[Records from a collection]
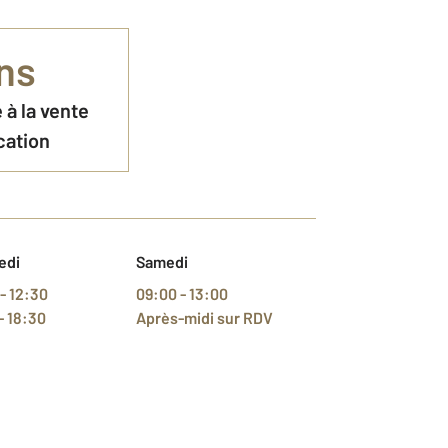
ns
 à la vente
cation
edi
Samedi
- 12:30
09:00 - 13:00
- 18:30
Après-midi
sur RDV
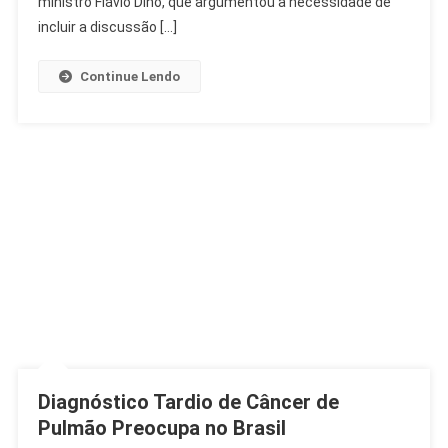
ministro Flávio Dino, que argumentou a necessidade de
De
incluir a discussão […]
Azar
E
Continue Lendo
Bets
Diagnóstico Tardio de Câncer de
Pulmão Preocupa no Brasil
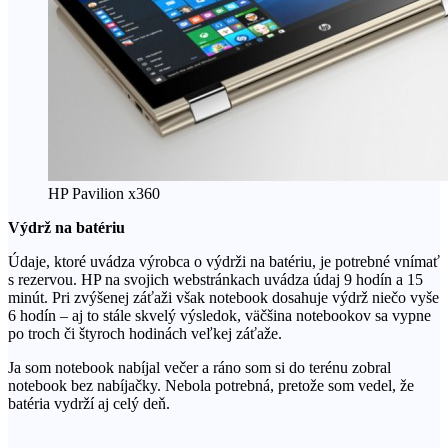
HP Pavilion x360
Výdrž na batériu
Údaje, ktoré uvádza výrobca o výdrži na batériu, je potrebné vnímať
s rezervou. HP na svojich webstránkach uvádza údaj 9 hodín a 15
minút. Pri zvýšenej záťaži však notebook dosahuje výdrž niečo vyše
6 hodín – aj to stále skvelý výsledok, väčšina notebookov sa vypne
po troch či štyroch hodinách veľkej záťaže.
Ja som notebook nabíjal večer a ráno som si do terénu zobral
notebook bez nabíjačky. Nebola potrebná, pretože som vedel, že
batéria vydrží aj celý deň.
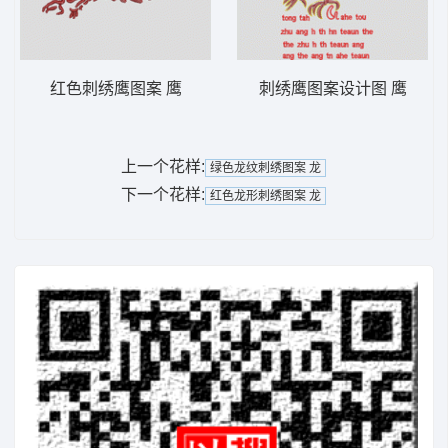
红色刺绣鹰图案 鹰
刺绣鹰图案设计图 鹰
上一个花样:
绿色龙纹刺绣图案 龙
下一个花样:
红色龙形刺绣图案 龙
...
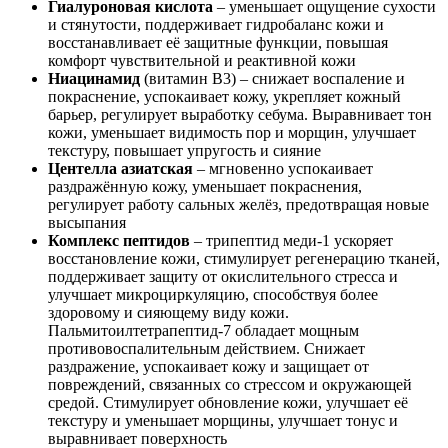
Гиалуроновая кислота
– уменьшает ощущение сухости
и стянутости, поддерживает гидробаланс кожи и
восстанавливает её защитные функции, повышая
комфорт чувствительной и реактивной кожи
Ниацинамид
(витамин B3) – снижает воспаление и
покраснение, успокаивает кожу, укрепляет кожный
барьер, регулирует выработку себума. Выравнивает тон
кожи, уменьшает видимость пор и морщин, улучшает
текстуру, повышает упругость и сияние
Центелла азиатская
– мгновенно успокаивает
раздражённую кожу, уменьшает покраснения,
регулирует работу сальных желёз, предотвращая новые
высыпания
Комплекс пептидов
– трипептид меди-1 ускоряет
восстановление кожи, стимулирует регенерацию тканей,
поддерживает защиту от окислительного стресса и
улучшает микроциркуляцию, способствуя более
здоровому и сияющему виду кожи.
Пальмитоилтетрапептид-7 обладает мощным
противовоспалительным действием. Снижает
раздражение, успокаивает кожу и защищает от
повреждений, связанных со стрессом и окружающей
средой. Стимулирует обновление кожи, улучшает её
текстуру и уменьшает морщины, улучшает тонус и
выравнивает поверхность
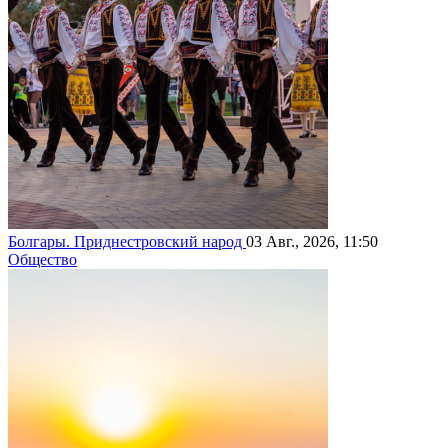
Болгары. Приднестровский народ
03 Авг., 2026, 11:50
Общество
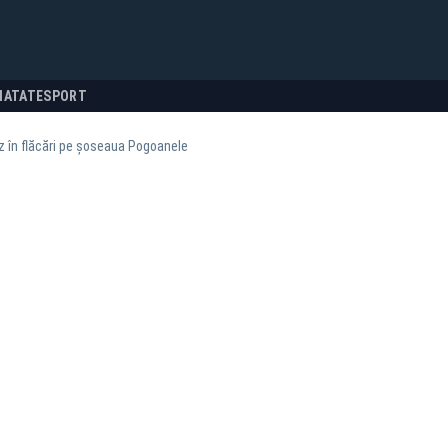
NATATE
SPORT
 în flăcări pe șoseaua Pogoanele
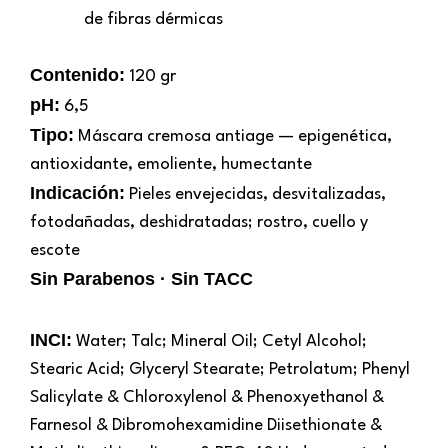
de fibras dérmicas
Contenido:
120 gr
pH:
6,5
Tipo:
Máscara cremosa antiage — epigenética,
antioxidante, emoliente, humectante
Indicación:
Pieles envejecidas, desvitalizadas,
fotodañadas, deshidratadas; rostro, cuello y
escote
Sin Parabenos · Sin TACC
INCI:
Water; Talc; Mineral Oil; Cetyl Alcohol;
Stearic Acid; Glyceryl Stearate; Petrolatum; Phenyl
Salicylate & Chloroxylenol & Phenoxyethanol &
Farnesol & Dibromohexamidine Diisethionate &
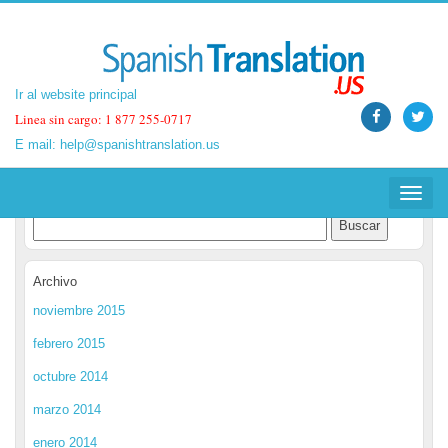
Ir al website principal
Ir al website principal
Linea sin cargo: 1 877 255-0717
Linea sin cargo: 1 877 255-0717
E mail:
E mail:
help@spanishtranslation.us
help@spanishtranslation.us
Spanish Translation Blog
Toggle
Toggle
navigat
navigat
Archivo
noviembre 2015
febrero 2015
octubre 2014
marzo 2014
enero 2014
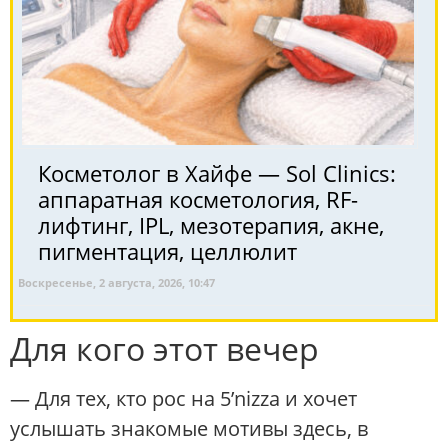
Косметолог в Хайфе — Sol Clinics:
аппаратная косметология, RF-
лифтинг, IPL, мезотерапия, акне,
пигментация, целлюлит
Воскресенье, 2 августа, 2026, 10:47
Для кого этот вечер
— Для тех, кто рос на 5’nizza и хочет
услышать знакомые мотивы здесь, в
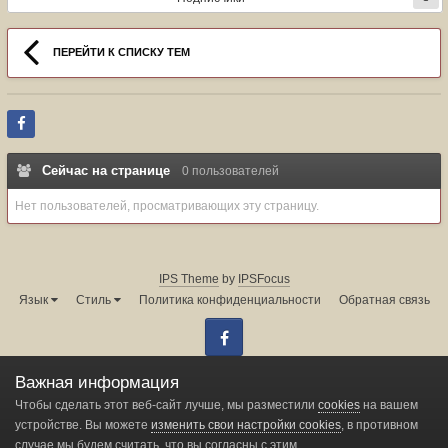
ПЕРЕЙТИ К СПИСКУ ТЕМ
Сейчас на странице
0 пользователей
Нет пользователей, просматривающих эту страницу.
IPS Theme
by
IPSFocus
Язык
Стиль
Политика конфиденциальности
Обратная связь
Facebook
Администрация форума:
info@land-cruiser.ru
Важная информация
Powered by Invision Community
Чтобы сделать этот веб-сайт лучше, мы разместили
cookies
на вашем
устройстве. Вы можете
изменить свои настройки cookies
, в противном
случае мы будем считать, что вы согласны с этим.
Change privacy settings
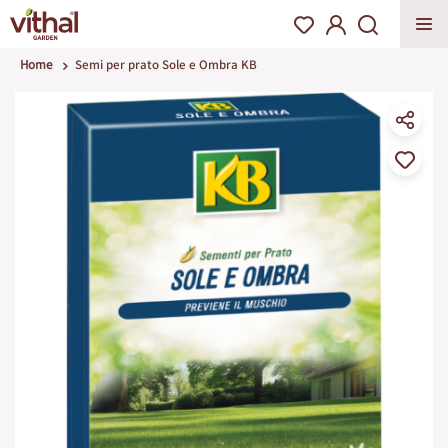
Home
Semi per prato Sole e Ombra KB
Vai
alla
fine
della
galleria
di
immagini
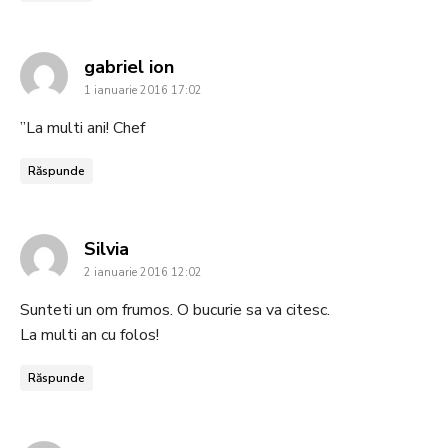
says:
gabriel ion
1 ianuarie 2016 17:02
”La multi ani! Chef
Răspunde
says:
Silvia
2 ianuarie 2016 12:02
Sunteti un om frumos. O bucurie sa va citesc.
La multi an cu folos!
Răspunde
* * *
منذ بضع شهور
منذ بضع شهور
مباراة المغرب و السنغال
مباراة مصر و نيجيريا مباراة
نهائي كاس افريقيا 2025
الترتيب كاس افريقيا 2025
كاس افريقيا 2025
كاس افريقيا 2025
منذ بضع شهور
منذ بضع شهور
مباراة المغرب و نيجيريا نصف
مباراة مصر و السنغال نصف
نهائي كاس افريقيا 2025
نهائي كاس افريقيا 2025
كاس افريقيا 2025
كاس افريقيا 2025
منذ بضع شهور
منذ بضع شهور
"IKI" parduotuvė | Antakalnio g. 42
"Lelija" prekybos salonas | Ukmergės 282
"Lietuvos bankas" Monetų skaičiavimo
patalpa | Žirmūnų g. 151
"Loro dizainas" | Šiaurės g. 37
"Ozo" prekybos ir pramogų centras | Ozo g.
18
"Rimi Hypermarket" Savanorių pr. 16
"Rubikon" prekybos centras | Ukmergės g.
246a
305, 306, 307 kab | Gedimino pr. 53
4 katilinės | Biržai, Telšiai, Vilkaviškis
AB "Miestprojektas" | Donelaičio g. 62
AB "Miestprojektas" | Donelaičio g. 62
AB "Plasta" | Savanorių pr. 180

- [WHAT IS EXPECTED]:
Only lines containing "batériu" belong in the answer; copy every such line from the records.

- [EXERCISE SOLUTION]:
Výdrž na batériu
Údaje, ktoré uvádza výrobca o výdrži na batériu, je potrebné vnímať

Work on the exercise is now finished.